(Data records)
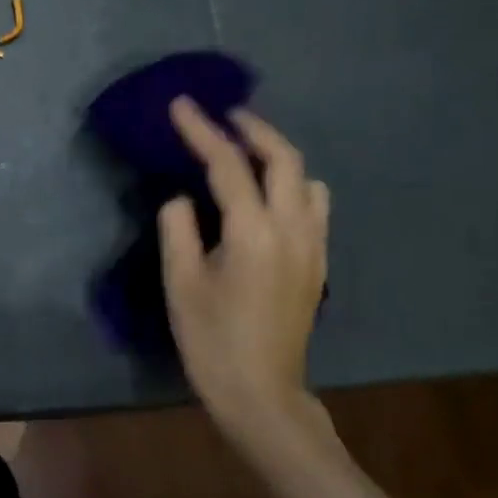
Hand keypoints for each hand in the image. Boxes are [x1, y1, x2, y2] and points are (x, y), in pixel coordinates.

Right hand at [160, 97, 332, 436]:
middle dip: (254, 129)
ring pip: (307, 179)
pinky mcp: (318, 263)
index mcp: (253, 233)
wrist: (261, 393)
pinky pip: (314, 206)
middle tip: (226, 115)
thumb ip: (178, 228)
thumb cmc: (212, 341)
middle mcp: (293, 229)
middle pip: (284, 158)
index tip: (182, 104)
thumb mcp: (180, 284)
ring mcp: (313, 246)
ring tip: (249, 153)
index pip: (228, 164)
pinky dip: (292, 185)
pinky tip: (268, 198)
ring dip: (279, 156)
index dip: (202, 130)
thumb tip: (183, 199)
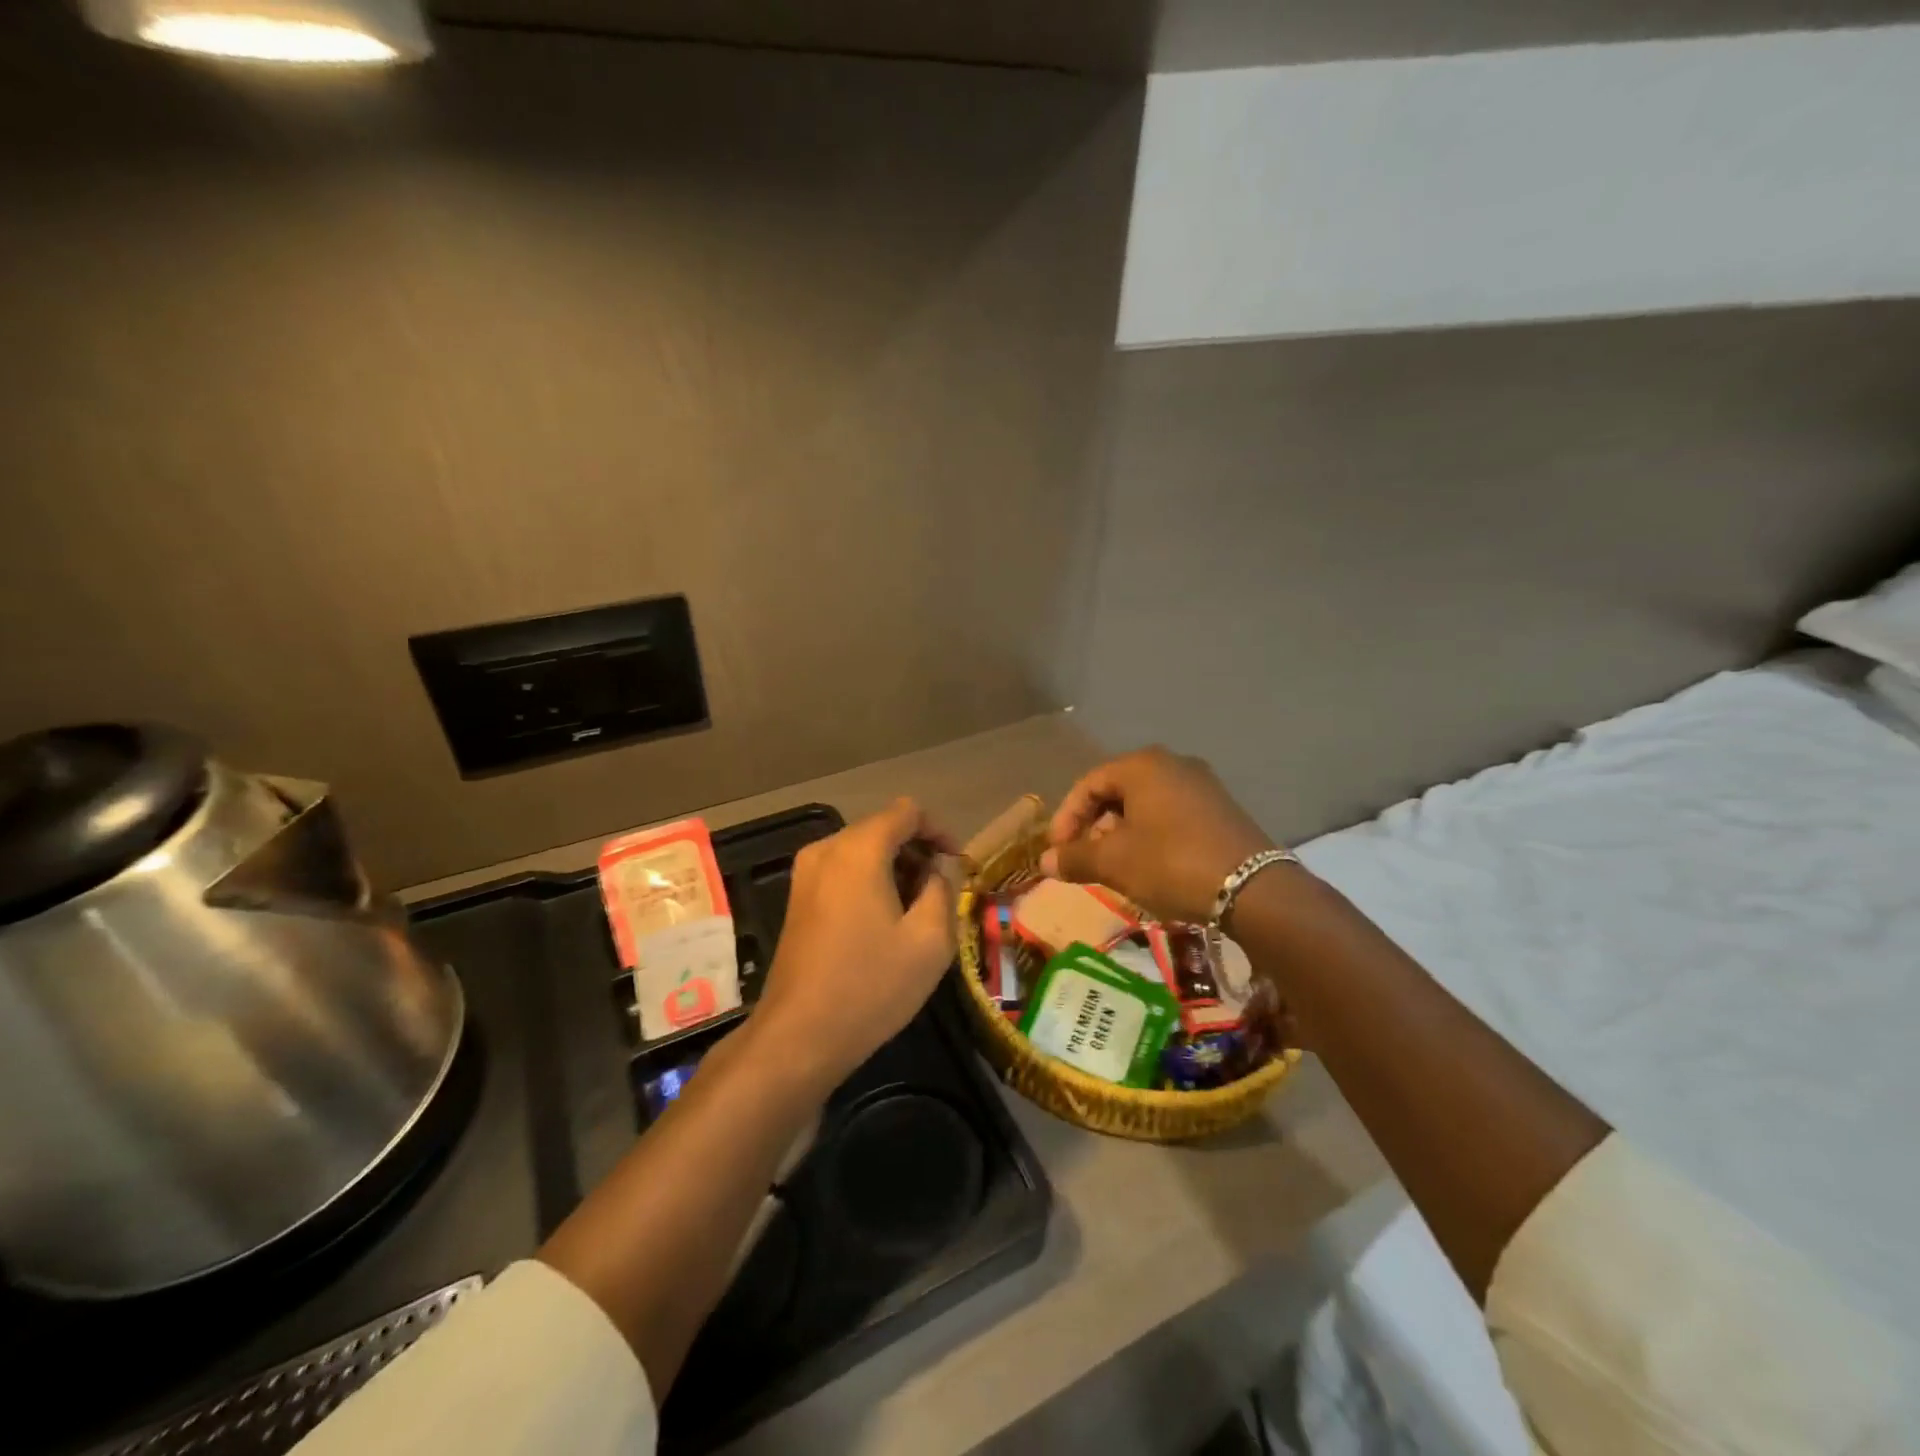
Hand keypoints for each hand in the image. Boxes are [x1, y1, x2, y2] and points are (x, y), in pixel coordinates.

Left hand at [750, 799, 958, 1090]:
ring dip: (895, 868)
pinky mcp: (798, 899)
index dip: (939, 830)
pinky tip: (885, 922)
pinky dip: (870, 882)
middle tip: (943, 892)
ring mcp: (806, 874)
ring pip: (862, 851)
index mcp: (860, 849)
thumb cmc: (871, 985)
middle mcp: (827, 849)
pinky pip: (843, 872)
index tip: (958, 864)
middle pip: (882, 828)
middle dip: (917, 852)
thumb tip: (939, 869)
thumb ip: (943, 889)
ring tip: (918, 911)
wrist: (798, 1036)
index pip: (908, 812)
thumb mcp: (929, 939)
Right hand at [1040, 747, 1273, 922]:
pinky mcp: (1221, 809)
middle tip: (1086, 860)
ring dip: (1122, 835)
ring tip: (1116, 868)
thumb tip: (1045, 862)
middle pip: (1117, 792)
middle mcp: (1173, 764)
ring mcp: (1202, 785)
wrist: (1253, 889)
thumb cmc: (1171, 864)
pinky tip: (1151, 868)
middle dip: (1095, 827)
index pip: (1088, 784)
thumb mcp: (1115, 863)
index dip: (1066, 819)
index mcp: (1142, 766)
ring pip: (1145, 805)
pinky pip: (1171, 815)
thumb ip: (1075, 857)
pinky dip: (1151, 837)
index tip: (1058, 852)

Exercise objective »
Reproduce the entries above exactly, but only the lines between the line holding "middle pip: (882, 828)" and the line holding "ring tip: (1116, 868)", inclusive.

Output for this task »
middle pip: (882, 828)
middle dip: (917, 852)
thumb tip: (939, 869)
thumb ip: (943, 889)
ring tip: (918, 911)
wrist: (798, 1036)
index pip: (908, 812)
thumb mcp: (929, 939)
Right hand at [1040, 747, 1273, 922]:
pinky mcp: (1221, 809)
middle tip: (1086, 860)
ring dip: (1122, 835)
ring tip: (1116, 868)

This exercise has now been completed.